Karina jogged up behind them as they walked. ‘Nice work back there. You want to tell me what you’re going to do if this wraith thing of yours turns up and kills that lawyer?’
‘We haven’t figured that part out yet,’ Ethan admitted.
‘Well, you might want to start thinking about it,’ she said, ‘because, sooner or later, Donovan is going to realize what’s happening here and, if he thinks you guys are crazies, he’ll have justification for claiming back jurisdiction of the case. Just sayin’.’
Ethan looked at Lopez.
‘Yeah,’ she said, ‘or he sees what we saw. Then he’ll want us here.’
Jarvis stopped them both.
‘Look, before we go see Eric Muir, why don’t we take this to the people that we know for sure are involved?’
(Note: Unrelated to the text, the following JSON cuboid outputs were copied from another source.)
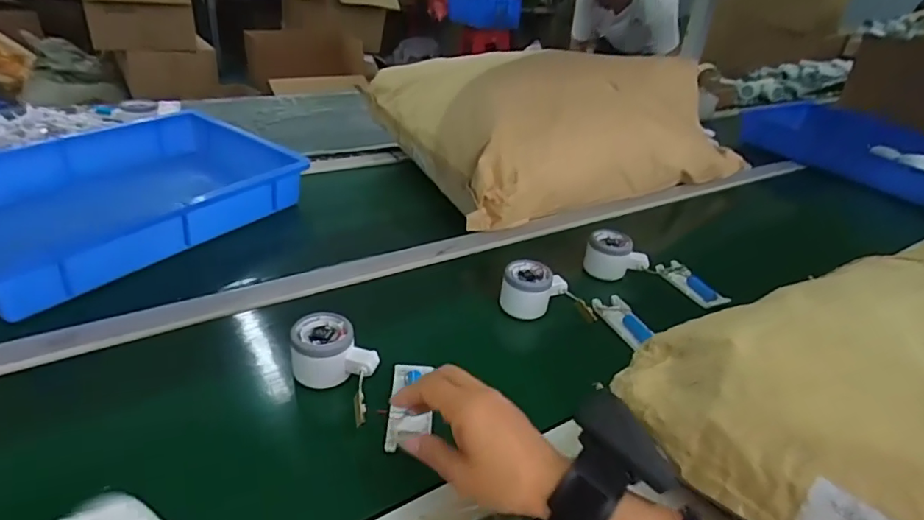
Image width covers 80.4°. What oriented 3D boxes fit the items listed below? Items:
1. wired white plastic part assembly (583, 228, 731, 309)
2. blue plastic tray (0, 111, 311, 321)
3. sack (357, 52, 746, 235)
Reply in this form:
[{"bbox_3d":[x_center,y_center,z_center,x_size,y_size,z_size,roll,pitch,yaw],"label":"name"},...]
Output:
[{"bbox_3d":[0.260,0.019,0.751,0.183,0.063,0.075,21,33,4],"label":"wired white plastic part assembly"},{"bbox_3d":[-0.464,-0.092,0.746,0.278,0.078,0.428,24,35,25],"label":"blue plastic tray"},{"bbox_3d":[0.197,-0.264,1.012,0.617,0.204,0.405,-10,36,-26],"label":"sack"}]

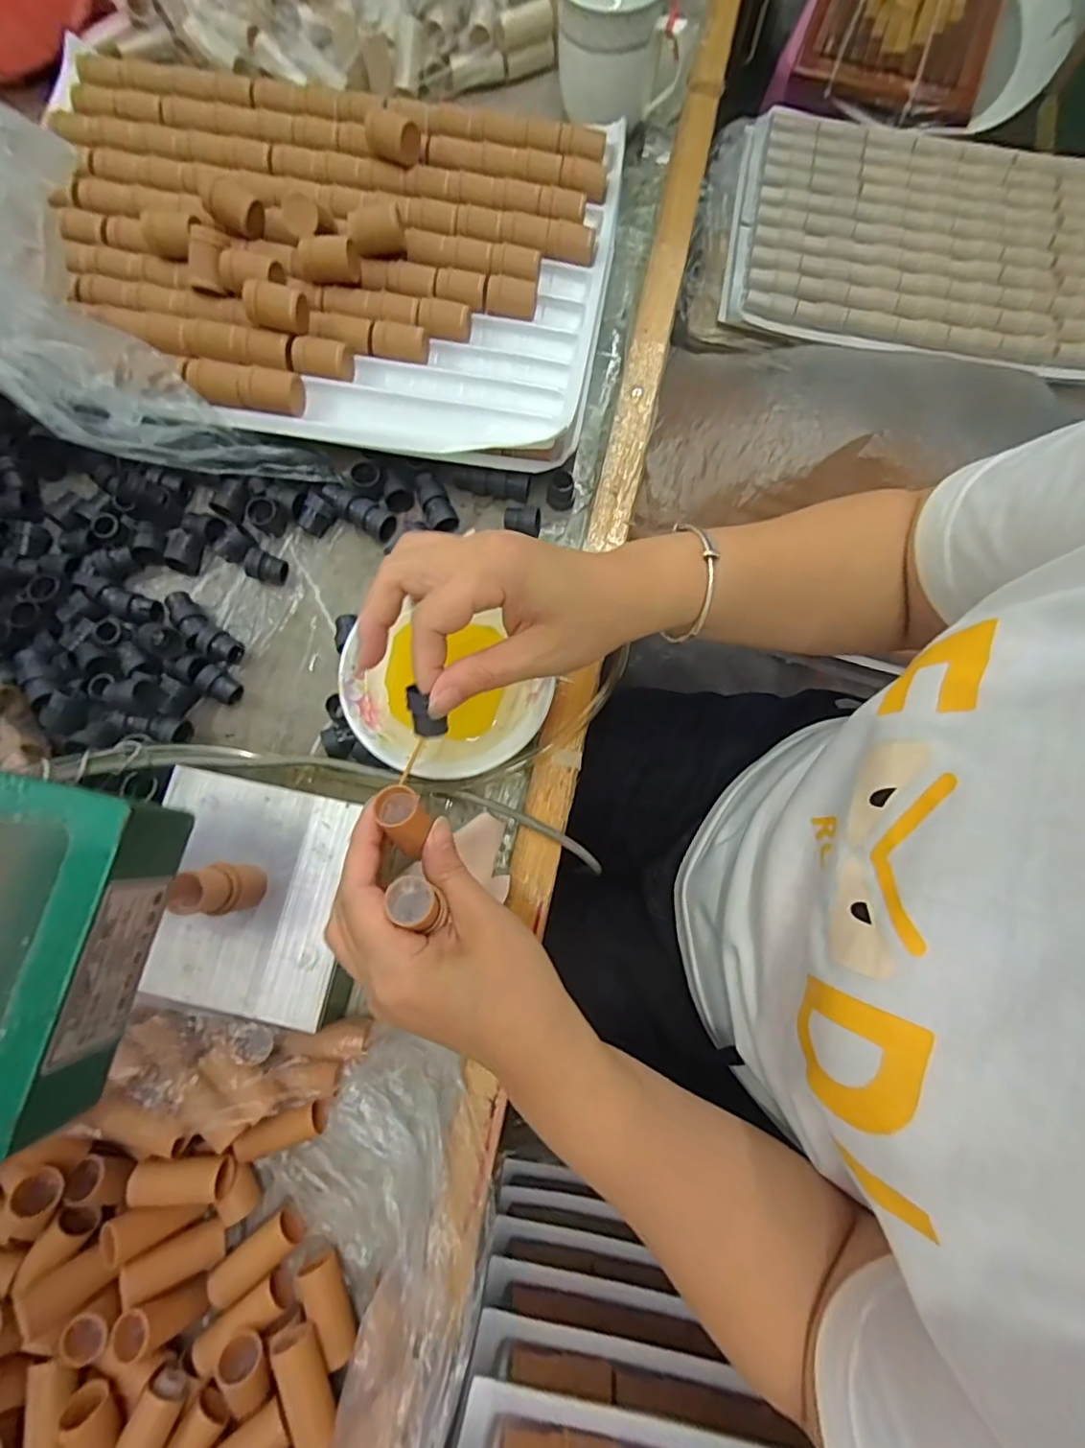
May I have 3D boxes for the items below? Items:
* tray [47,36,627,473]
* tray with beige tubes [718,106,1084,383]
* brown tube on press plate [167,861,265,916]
[{"bbox_3d":[-0.157,-0.337,0.417,0.401,0.049,0.300,6,78,0],"label":"tray"},{"bbox_3d":[0.457,-0.588,0.710,0.439,0.032,0.344,10,78,1],"label":"tray with beige tubes"},{"bbox_3d":[-0.163,0.084,0.300,0.019,0.058,0.023,-1,78,-1],"label":"brown tube on press plate"}]

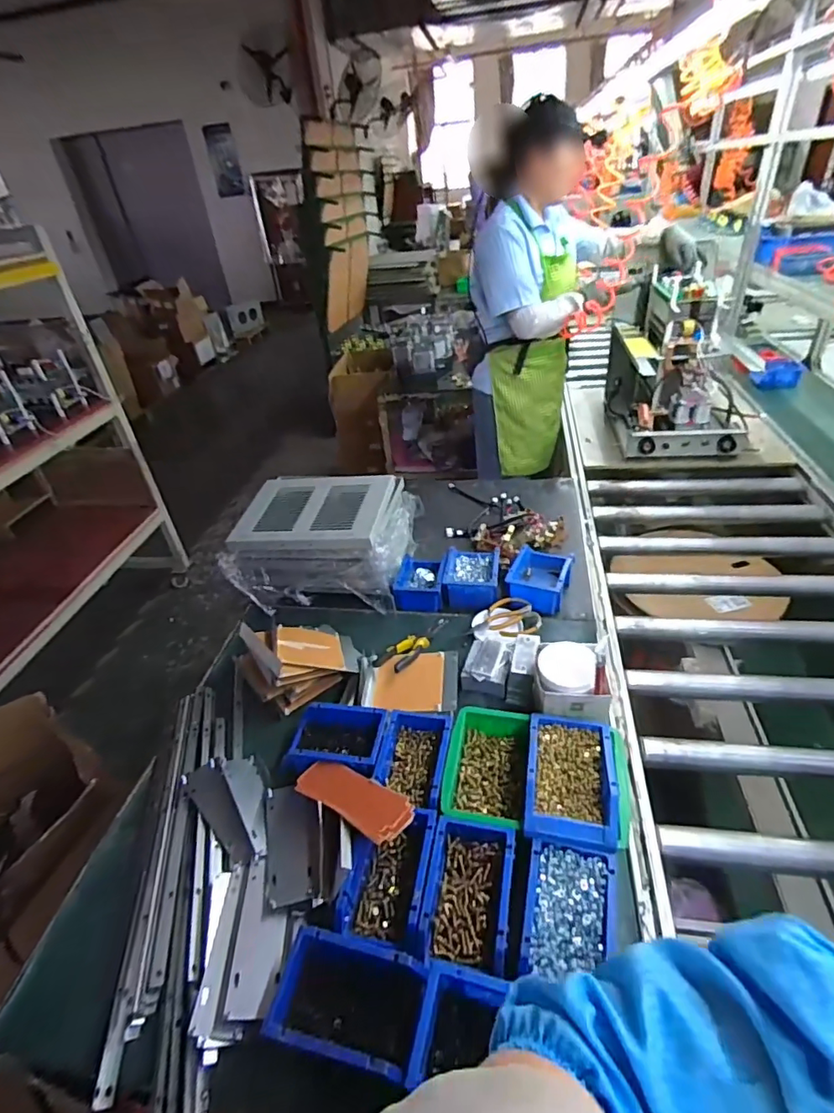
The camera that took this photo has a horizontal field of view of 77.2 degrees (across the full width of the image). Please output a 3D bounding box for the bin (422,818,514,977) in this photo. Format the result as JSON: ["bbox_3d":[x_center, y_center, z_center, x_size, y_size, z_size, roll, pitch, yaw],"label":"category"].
[{"bbox_3d":[0.066,0.416,0.653,0.097,0.058,0.155,4,38,14],"label":"bin"}]

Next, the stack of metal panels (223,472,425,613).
[{"bbox_3d":[-0.214,-0.040,1.212,0.393,0.206,0.299,-1,37,7],"label":"stack of metal panels"}]

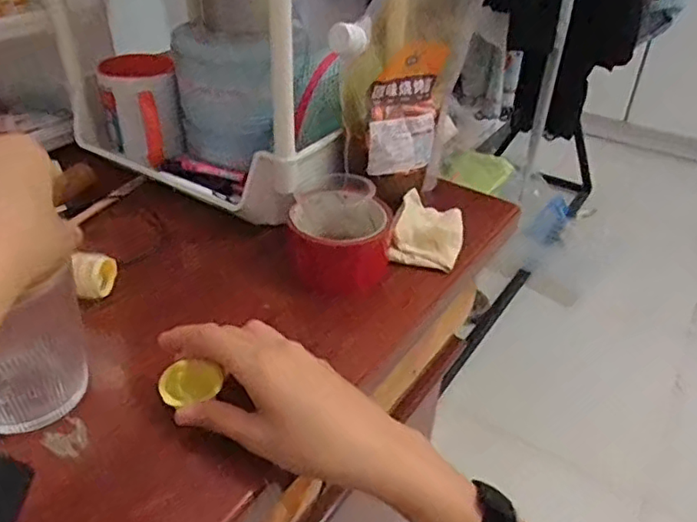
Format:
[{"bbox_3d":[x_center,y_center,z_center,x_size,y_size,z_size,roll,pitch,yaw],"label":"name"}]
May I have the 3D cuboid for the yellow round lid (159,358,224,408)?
[{"bbox_3d":[-0.097,0.078,0.382,0.039,0.012,0.037,2,35,-1],"label":"yellow round lid"}]

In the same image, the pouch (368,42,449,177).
[{"bbox_3d":[0.052,-0.136,0.552,0.083,0.109,0.015,-18,25,-29],"label":"pouch"}]

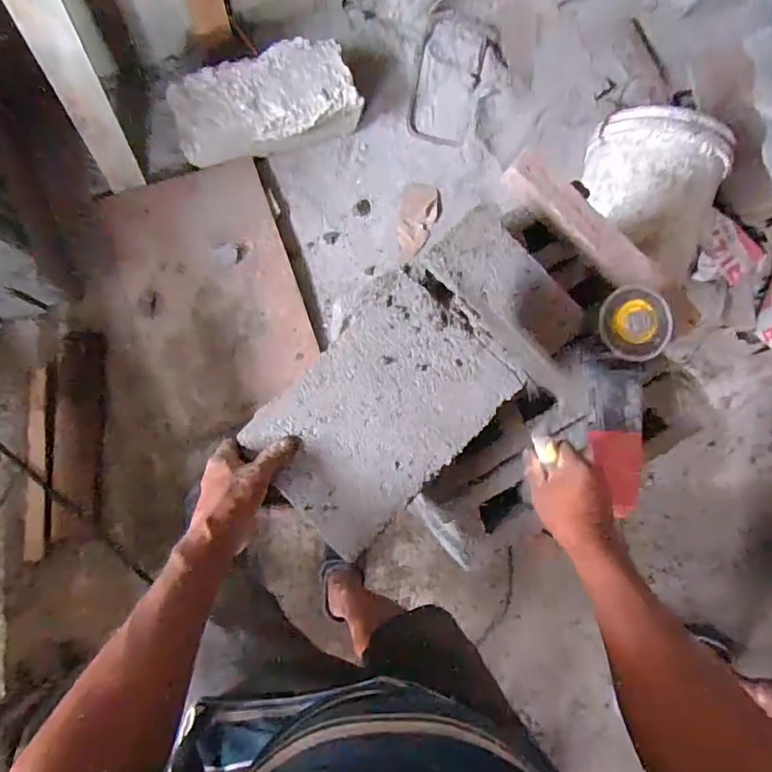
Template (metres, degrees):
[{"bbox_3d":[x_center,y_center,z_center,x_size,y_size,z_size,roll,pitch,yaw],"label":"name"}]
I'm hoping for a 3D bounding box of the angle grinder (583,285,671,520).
[{"bbox_3d":[0.308,0.020,0.669,0.082,0.077,0.273,-1,86,-10],"label":"angle grinder"}]

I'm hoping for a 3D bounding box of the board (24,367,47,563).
[{"bbox_3d":[-0.741,0.167,1.117,0.038,0.016,0.402,1,86,-10],"label":"board"}]

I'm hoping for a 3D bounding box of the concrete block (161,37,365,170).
[{"bbox_3d":[-0.258,-0.605,1.149,0.390,0.185,0.136,-19,90,-11],"label":"concrete block"}]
‘Earl and Gladstone?’ Lopez asked. ‘I doubt we can do that without further compromising the case. If that lawyer is crooked and we lean on his clients, he’ll use it against us in any trial and, besides, we already know that they’re not talking. Identifying Hicks and Reece probably won’t be enough to get them to sing for us.’
‘This is DIA business, nothing to do with the police department, so we keep it quiet,’ Jarvis replied. ‘Why don’t you pay them a visit and tell them straight that one by one their colleagues are being picked off by a crazed serial killer? Show them a few photographs of what’s left of Hicks and Reece? Maybe that, along with the fact that the money all went into the East River, will be enough to tip them over the edge and finger whoever is actually behind all of this.’